We Are Augustines – Rise, Ye Sunken Ships album review

“Sunken Ships” Plain Sailing

“Consider it pure joy, my brothers, whenever you face trials of many kinds, because you know that the testing of your faith develops perseverance” – James 1:2-4

I’ve said for a long time that my brother is arguably the most important person in the world to me. We went through a lot of shit together, not least my parents’ divorce during our early adolescent years, and for nearly all of the time we were growing up (until I went to university) we shared a room, needless to say we’re very close. I wouldn’t know what to do if something were to happen to him, which is why, when I discovered the history to We Are Augustine’s “Rise Ye Sunken Ships” it made it that much more powerful an album.

It’s tough to say that this is a debut album; between the two of them, Billy McCarthy and Eric Sanderson had amassed almost 40 songs to arrange for their previous partnership, Pela. Production of “Rise” was plagued with roadblocks, not least the eventual suicide of McCarthy’s institutionalized brother James, but also the eventual breakup of Pela, and frustration at not getting the right sounds in the studio.

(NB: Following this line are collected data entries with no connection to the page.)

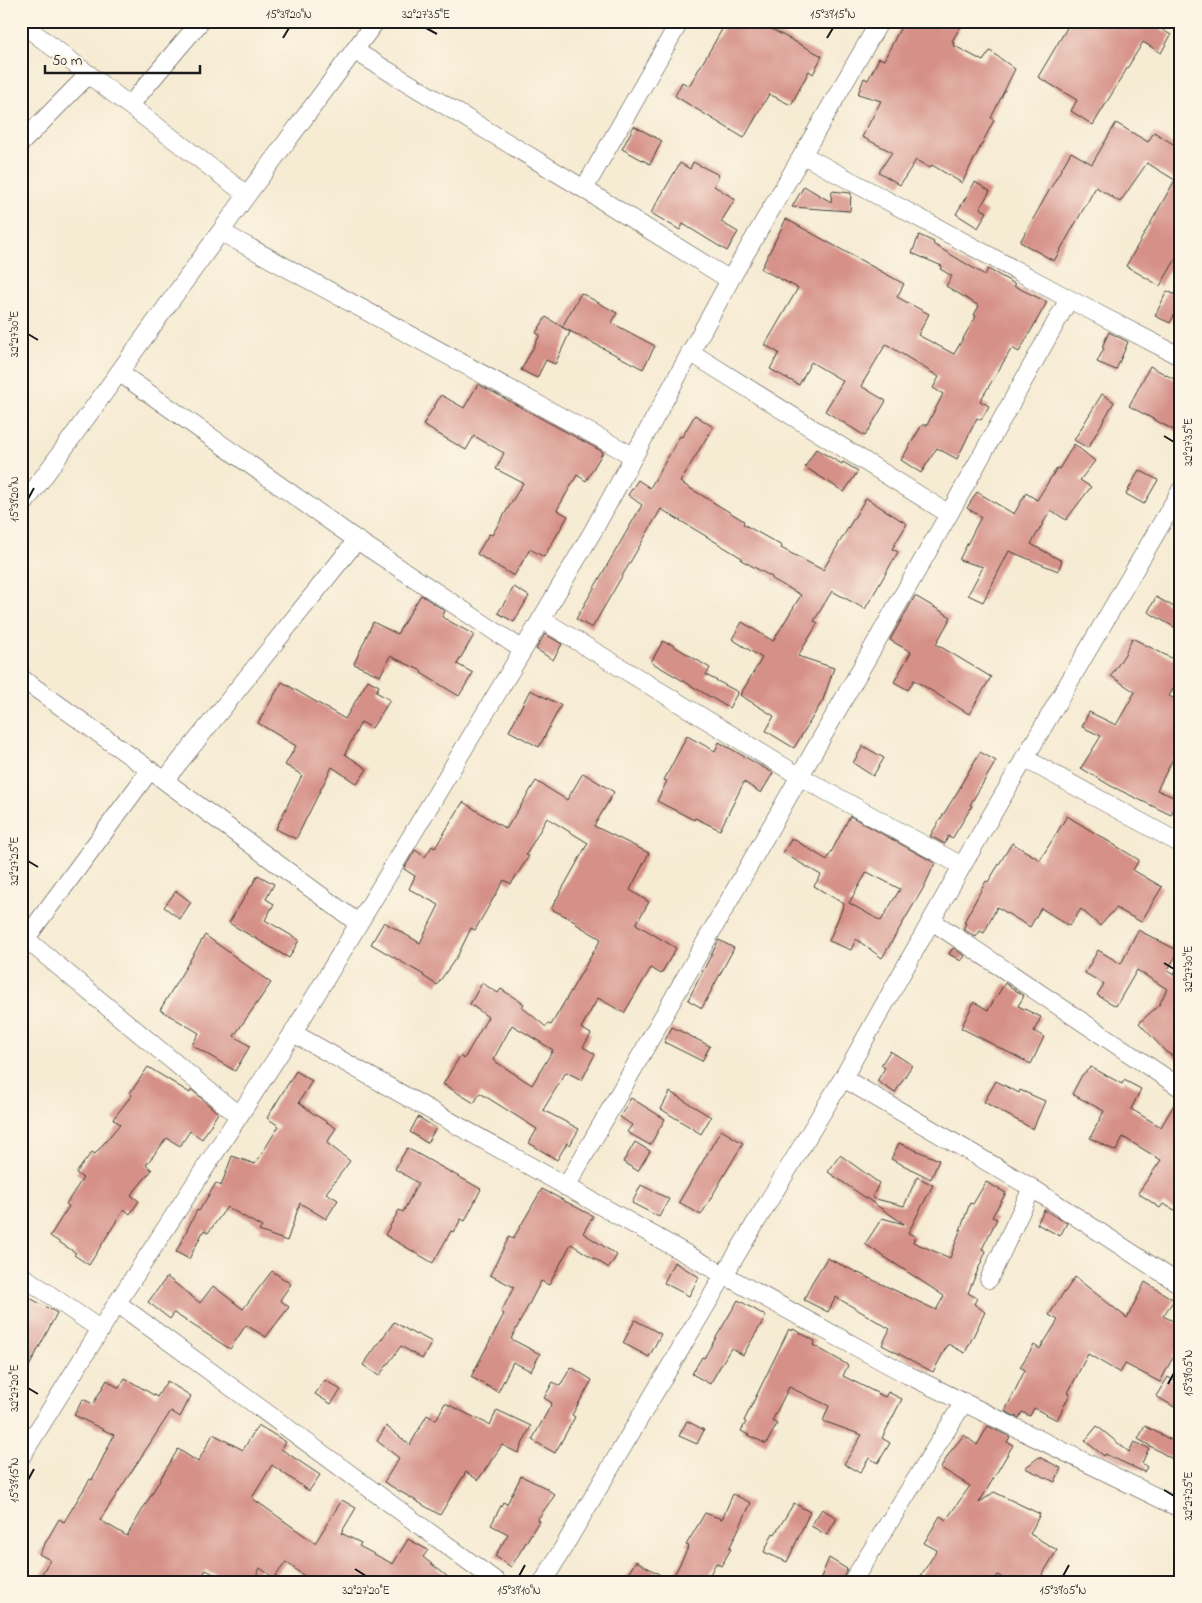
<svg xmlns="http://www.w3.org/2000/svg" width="1202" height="1603" font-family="'Indie Flower',sans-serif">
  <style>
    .building { fill: #d59088; fill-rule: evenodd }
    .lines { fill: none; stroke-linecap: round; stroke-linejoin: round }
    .street-casing { stroke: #3d3b37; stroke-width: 19 }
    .street { stroke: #fff; stroke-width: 18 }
    .ticks { fill: none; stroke: #1c1c1c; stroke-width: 2 }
    .neatline { fill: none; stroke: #1c1c1c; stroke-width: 2 }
    .ticks-label { font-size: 12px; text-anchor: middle; fill: #1c1c1c }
  </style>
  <rect width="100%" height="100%" fill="#fcf5e5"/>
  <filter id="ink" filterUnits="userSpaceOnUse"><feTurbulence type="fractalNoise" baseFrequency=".02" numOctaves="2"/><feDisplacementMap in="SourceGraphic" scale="10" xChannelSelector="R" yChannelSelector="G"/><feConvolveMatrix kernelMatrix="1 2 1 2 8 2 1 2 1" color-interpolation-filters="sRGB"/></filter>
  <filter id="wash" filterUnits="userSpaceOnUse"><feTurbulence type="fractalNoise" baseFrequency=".0096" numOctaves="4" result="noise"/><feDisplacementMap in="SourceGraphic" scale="20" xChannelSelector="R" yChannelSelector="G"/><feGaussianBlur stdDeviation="1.12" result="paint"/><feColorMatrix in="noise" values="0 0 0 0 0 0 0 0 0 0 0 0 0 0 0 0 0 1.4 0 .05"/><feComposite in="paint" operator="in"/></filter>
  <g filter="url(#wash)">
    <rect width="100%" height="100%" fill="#f6ebd3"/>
    <g id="blocks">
      <path class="building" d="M727,21H756L822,56L813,74L809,71L791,105L769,94L744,138L675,96L682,82L689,86Z
        M904,21H964L952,41L954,42L953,45L983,61L990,51L1015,69L991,118L994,120L962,183L932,165L930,168L916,160L900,185L879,172L892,152L862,137L881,101L858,94L864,78L868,80L879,58L884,60Z
        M1071,21H1148L1171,35L1161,53L1143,42L1093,125L1071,111L1077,100L1038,77Z
        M1116,123L1148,142L1154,132L1181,149V250L1160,286L1126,266L1175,180L1147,163L1120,202L1096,187L1054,261L1020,242L1071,152L1092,164Z
        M634,126L662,141L650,164L622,149Z
        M693,162L719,175L714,186L735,199L721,222L738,232L727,251L683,224L680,230L651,213L680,163L690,169Z
        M975,182L990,191L980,208L987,212L978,228L956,214Z
        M804,186L831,202L832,191L851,193L850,211L792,207Z
        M786,219L904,284L897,297L929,314L918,335L954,354L976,316L974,315L979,306L946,286L952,276L940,269L942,266L912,253L919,235L934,242L933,244L985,275L988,269L1015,284L1014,286L1047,302L1019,352L1012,348L980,401L989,406L981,420L977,418L957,459L937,448L921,473L901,460L922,425H927L943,394L933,388L939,377L886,344L861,386L886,401L865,436L825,411L843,381L811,362L799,385L770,369L779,353L765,345L798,288L761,269Z
        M1167,291L1181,297V302L1170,323L1155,316Z
        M581,293L617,313L612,323L655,346L643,369L562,327Z
        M546,317L570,332L555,364L546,360L537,378L521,370L540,335L536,333Z
        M1109,332L1128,342L1116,370L1097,362L1104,348L1102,347Z
        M1150,366L1181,383V434L1129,406Z
        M478,384L603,452L586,481L577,475L557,510L568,516L544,557L530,549L514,576L477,554L489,534L492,535L523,483L496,469L504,453L474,436L466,450L423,425L441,395L464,408Z
        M1102,394L1114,402L1088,448L1074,440Z
        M695,415L713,427L680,482L744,521L743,524L782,546L781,548L823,570L866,498L907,524L892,549L898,552L865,609L832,591L814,621L818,623L798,656L834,668L823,700L794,748L766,731L774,716L740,695L762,658L732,639L742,622L773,641L801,595L772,579V577L741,560L742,558L661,509L592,628L576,619L642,505L628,495L638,480L650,488L680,436L682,437Z
        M1074,444L1095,461L1080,480L1091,487L1066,520L1051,510L1031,544L1062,561L1058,571L1009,551L983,602L968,595L983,567L959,560L981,517L967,508L977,492L1014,514L1026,493L1037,500L1057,468L1059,469Z
        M816,449L842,464L843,462L858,471L844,492L805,467Z
        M1139,470L1158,480L1144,504L1126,494Z
        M514,587L529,596L514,622L498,613Z
        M421,595L445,611L442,617L474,635L457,664L473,673L459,696L421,673L422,671L390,656L380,676L354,664L373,622L397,634Z
        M915,596L951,617L936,644L991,677L969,714L914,680L908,690L894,682L911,652L890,640Z
        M1156,597L1181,611V631L1148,612Z
        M545,634L562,644L553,660L536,649Z
        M1132,638L1181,663V676L1169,696L1181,702V758L1175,755L1157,790L1178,799L1171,815L1111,786L1081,768L1101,736L1082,727L1089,712L1116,725L1135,692L1111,676L1125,654Z
        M663,641L668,644L669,643L710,668L706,675L738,692L729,708L651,662Z
        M368,680L379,686L376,692L390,700L372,728L361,722L345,754L367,769L357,784L332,767L296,839L276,829L302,775L285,765L296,746L258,723L282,682L345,719Z
        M530,690L561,705L539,747L509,731Z
        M687,736L715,751L719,742L773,773L761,793L744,782L720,830L695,818L694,820L657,801L667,781L664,780Z
        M863,746L884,758L873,776L853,763Z
        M980,752L996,761L970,805L972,806L952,839L948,836L945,844L930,836L961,786H960Z
        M583,773L614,792L594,826L649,853L630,890L649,902L636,924L676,948L661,974L651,968L624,1013L598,998L581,1028L591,1034L583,1047L595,1054L582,1080L566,1072L543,1110L579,1129L570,1145L567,1143L557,1160L529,1143L537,1129L480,1093L474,1103L443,1084L460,1056L464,1059L488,1017L470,1004L482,983L498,993L501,989L524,1004L522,1007L546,1027L548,1024L551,1025L601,939L576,924L577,922L551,909L588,843L547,818L526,855L529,856L511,884L504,880L475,930L471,928L458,955L437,985L423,976L424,975L371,944L384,922L420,943L439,905L409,889L415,876L404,869L415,850L425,857L432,846L435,848L463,802L506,829L536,781L567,800ZM512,1025L553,1050L532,1085L493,1060Z
        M850,816L935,863L924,887L882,958L856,939L851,950L829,941L844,904L814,886L821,875L783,853L792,838L827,860ZM867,872L900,889L881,921L849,903Z
        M1067,816L1139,860L1133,870L1162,887L1141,922L1116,908L1100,926L1081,909L1069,926L1041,908L1030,927L997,907L984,933L980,931L976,937L963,929L966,923L964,922L986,881L988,882L1012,843L1040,860Z
        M258,875L274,884L266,899L274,904L265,920L299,940L289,958L229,923Z
        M176,891L191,902L180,919L164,907Z
        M1138,930L1179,951L1167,971L1174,975L1181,962V1061L1166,1052L1139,1023L1159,1005L1167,989L1137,970L1116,1006L1097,995L1104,984L1085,973L1098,950L1121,964Z
        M205,935L271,983L234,1036L250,1046L235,1071L192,1045L199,1033L160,1010Z
        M719,940L734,948L702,1008L688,1000Z
        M953,948L965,956L961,961L949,954Z
        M1005,983L1024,996L1018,1006L1041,1017L1034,1031L1044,1037L1031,1064L961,1028L974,1002L988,1010Z
        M672,1027L710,1046L702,1061L664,1042Z
        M890,1051L912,1065L895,1093L877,1081L885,1068L881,1065Z
        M148,1067L190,1093L191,1090L193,1091L218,1113L202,1139L190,1131L180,1146L167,1138L146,1165L152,1170L131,1195L139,1201L130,1214L124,1209L89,1265L74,1255L76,1253L50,1236L69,1206L66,1204L83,1178L76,1173L92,1152L95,1154L120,1124L113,1119L132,1095L130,1093Z
        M1091,1067L1122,1084L1124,1080L1141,1089L1131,1109L1161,1127L1178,1098L1181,1099V1213L1163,1204L1160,1208L1138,1193L1161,1160L1123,1137L1116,1151L1090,1138L1104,1111L1072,1094L1082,1075Z
        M296,1071L312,1081L299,1102L311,1112L336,1128L327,1143L350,1161L326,1193L338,1200L326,1219L300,1203L287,1241L259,1231L262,1227L227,1207L208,1233L204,1230L189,1259L176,1252L197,1210L199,1211L216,1183L221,1186L232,1156L255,1164L257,1161L279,1126L267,1118Z
        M996,1081L1019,1093L1020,1090L1045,1101L1033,1129L984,1102Z
        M670,1092L711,1117L701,1134L661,1109Z
        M631,1098L665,1119L650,1145L627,1132L632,1125L620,1117Z
        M418,1117L436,1128L427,1143L410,1132Z
        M721,1130L743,1143L701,1215L679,1202Z
        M635,1142L650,1151L638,1171L623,1162Z
        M899,1143L939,1160L931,1179L891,1159Z
        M407,1148L481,1189L465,1221L461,1219L454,1232L451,1231L433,1263L385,1235L399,1210L403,1212L418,1183L395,1169Z
        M840,1155L879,1183L872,1198L904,1206L917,1177L933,1185L908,1233L915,1236L913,1242L950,1258L970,1203L973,1204L986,1182L1006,1193L992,1217L997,1219L982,1249L986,1251L968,1293L977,1298L974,1304L985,1312L965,1353L948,1344L933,1372L882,1345L890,1329L836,1297L828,1312L804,1300L811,1284L827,1258L936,1310L944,1296L865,1244L882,1218L904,1224L828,1172Z
        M641,1185L669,1199L659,1217L632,1203Z
        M542,1189L593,1216L583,1233L617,1255L609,1268L571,1244L549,1285L541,1281L511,1339L540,1354L531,1371L513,1362L498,1392L471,1377L504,1314L501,1312L514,1287L490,1275L509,1237L513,1239Z
        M1044,1210L1067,1223L1060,1236L1037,1224Z
        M674,1262L699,1277L689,1296L664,1283Z
        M272,1271L291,1284L280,1300L289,1307L266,1337L246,1325L230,1349L174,1313L170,1319L148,1302L167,1277L200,1303L213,1286L243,1309Z
        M1075,1277L1127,1318L1145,1282L1174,1300L1163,1316L1181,1325V1342L1160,1382L1125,1364L1120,1373L1088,1354L1068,1393L1070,1394L1057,1420L1034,1408L1030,1416L1022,1412L1019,1418L1005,1411L1025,1370L1020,1367L1034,1345L1040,1349L1058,1320L1049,1315L1064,1292H1065Z
        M21,1293L57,1313L21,1382Z
        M738,1300L766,1316L743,1355L731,1348L710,1384L692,1374L702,1357L704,1358Z
        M635,1320L661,1334L649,1357L623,1343Z
        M394,1322L416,1335L417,1334L432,1342L422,1359L401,1346L379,1376L363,1365Z
        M789,1329L792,1331L793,1329L815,1341L813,1345L848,1365L843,1376L885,1397L888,1392L902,1399L882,1438L890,1443L878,1463L869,1458L860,1473L844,1464L862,1435L823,1421L829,1406L789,1387L772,1421L777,1424L766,1444L741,1431L746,1422L744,1421Z
        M571,1367L592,1380L572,1415L575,1417L555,1453L532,1440L552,1403L544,1398L553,1382L560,1386Z
        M1168,1377L1181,1385V1411L1156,1396Z
        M125,1378L157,1397L167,1381L191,1396L180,1417L171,1411L100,1520L127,1536L178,1449L198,1462L213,1434L243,1450L258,1425L286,1442L281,1449L320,1475L309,1491L272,1465L252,1498L315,1543L342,1500L356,1508L341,1533L361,1543L359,1546L393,1564L408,1539L428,1550L423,1557L454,1582H312L286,1562L274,1578L260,1568L253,1582H229L206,1570L199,1582H37L50,1560L39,1554L59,1519L64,1522L90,1479L92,1480L114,1435L74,1415L83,1399L93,1404L107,1380L119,1388Z
        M325,1380L341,1390L331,1404L315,1394Z
        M445,1403L490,1425L497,1410L531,1426L518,1453L502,1445L478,1480L466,1472L440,1515L384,1482L399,1458L377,1441L386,1426L410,1445L427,1415L436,1420Z
        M687,1421L704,1430L697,1444L679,1436Z
        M988,1426L1010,1437L1007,1442L1013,1445L979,1503L994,1492L1040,1514L1030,1534L1057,1550L1038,1582H1008L998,1575L993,1582H917L937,1550L924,1543L940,1516L946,1520L970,1486L941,1468L950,1452L964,1435L977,1445Z
        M1097,1426L1129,1452L1134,1442L1149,1448L1142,1463L1147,1467L1144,1472L1105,1454L1104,1456L1085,1441Z
        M1145,1426L1181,1445V1464L1138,1439Z
        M1039,1457L1061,1468L1055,1482L1025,1468Z
        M521,1476L546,1488L555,1495L537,1520L539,1521L511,1567L495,1556L508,1534L491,1525L503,1502L507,1504Z
        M733,1494L751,1503L729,1549H731L721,1566L716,1563L706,1582H623L636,1561L671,1581L689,1546L686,1545L705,1513L722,1519Z
        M794,1503L810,1512L787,1562L764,1552L773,1533L775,1534Z
        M822,1509L837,1518L827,1535L811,1526Z
        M829,1558L847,1569L841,1582H819Z"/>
    </g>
  </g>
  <g filter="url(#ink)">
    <use href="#blocks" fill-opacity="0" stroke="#3d3b37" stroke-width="1"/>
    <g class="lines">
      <defs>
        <path id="street" d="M21,23L247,195
          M355,51L584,189L730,280
          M130,105L201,21
          M21,143L89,74
          M803,155L1069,299L1181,357
          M584,189L680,21
          M221,232L633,456
          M690,352L949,514
          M120,373L357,540L523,650
          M21,508L247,195L376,21
          M541,619L799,776L962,866
          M21,678L150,770L358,923
          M1024,758L1181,844
          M165,780L357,540
          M932,921L1181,1088
          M21,935L239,1116
          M21,945L150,770
          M293,1033L724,1275L908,1375L1181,1509
          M843,1078L1032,1188L1181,1285
          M566,1187L949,514L1069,299
          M21,1275L101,1330
          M989,1279L1032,1188
          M117,1303L497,1582
          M21,1457L117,1303L293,1033L523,650L593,531L730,280L880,21
          M543,1582L724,1275L843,1078L962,866L1181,490
          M852,1582L964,1402"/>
      </defs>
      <use href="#street" class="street-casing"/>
      <use href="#street" class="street"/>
    </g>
  </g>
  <path class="ticks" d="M426,28L437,34M283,38L289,28M827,38L833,28M28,334L38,340M1164,436L1174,442M28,499L34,488M28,861L38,867M1164,963L1174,969M1168,1384L1174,1373M28,1388L38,1394M28,1480L34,1469M1164,1490L1174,1496M355,1569L366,1576M519,1576L525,1565M1063,1576L1069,1565"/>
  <rect width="1202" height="1603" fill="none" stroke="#fcf5e5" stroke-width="55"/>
  <path d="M45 65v8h155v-8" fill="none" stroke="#1c1c1c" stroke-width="2.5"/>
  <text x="52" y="65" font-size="15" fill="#1c1c1c" stroke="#fcf5e5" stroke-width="4" paint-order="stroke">50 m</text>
  <rect x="28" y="28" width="1146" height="1548" class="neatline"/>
  <g class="ticks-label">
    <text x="289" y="18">15°39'20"N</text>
    <text x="426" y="18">32°27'35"E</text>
    <text x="833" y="18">15°39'15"N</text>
    <text transform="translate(14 334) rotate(-90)" y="4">32°27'30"E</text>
    <text transform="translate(1188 442) rotate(-90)" y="4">32°27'35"E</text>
    <text transform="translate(14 499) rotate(-90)" y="4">15°39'20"N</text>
    <text transform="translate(14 861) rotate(-90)" y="4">32°27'25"E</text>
    <text transform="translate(1188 969) rotate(-90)" y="4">32°27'30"E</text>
    <text transform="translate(1188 1373) rotate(-90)" y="4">15°39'05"N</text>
    <text transform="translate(14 1388) rotate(-90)" y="4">32°27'20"E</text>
    <text transform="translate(14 1480) rotate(-90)" y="4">15°39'15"N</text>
    <text transform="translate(1188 1496) rotate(-90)" y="4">32°27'25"E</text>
    <text x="366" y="1594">32°27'20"E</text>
    <text x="519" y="1594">15°39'10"N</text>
    <text x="1063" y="1594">15°39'05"N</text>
  </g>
</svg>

Aside from the back story, the album is stunning. Good driving drum beats from Rob Allen keep the pace. The content, while rife with religious iconography, isn’t Christian, more about redemption and emotion associated with the stories contained within. Personal favourites include “Philadelphia (The City of Brotherly Love)” with it’s working-class, almost Springsteen feel; “Patton State Hospital”, a heady rock turning point about his brother’s committal (We’re gonna get you cleaned up, James), and “Barrel of Leaves”, a jarringly emotional ballad that balances the choral overtones of the previous songs.

“Rise Ye Ye Sunken Ships” is the fruition of many years, countless obstacles, and heartache. The pain is evident throughout; Billy McCarthy’s gravelly voice is full of anguish and perfectly reflects the content of the album. Both McCarthy and Sanderson used the theme of perseverance – the former, personally, the latter, professionally. And it shows. If you like you music to have content, to pack a punch, you can’t go wrong with Sunken Ships.